Species of flowering plant

Daviesia glossosema, commonly known as maroon-flowered daviesia, is a species of flowering plant in the family Fabaceae and is endemic to a restricted area of south-western Western Australia. It is an erect shrub with tangled, spreading branches, cylindrical, sharply-pointed phyllodes, and unusually-shaped maroon flowers.

==Description==
Daviesia glossosema is an erect shrub that typically grows to a height of 0.5–1 m and has spreading, tangled branches with glaucous foliage. Its leaves are reduced to scattered, erect, needle-shaped, sharply-pointed phyllodes 8–40 mm long and about 1 mm wide. The flowers are arranged in racemes of two to five on a peduncle 4–7 mm long, the rachis 1–3 mm long, each flower on a pedicel 3–5 mm long with bracts about 1 mm long at the base. The sepals are about 4 mm long and joined at the base with minute teeth. The petals are maroon, the standard egg-shaped, 10.0–10.5 mm long and curved backwards, the wings about 11.5–13.5 mm long and curved inwards exposing the keel and stamens, and the keel is about 8 mm long. Flowering occurs from September to November and the fruit is an inflated triangular pod 14–20 mm long.

==Taxonomy and naming==
Daviesia glossosema was first formally described in 1995 by Michael Crisp in Australian Systematic Botany. The specific epithet (glossosema) is derived from words meaning "tongue" and "standard", referring to the unusual shape of that petal.
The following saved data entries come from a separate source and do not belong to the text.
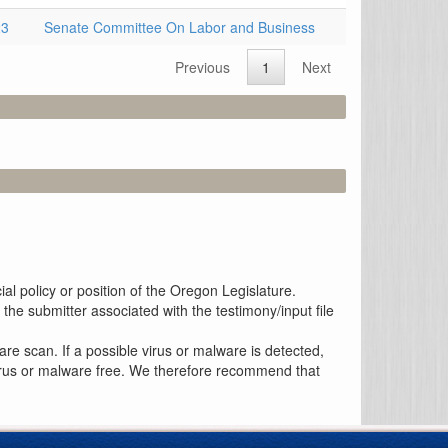
23
Senate Committee On Labor and Business
Previous
1
Next
al policy or position of the Oregon Legislature.
the submitter associated with the testimony/input file
re scan. If a possible virus or malware is detected,
 virus or malware free. We therefore recommend that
==Distribution and habitat==
Maroon-flowered daviesia grows in heath in a small area of the Stirling Range in the south-west of Western Australia.

==Conservation status==
Daviesia glossosema is listed as "Threatened Flora (Declared Rare Flora — Extant)" by the Department of Biodiversity, Conservation and Attractions and an Interim Recovery Plan has been prepared.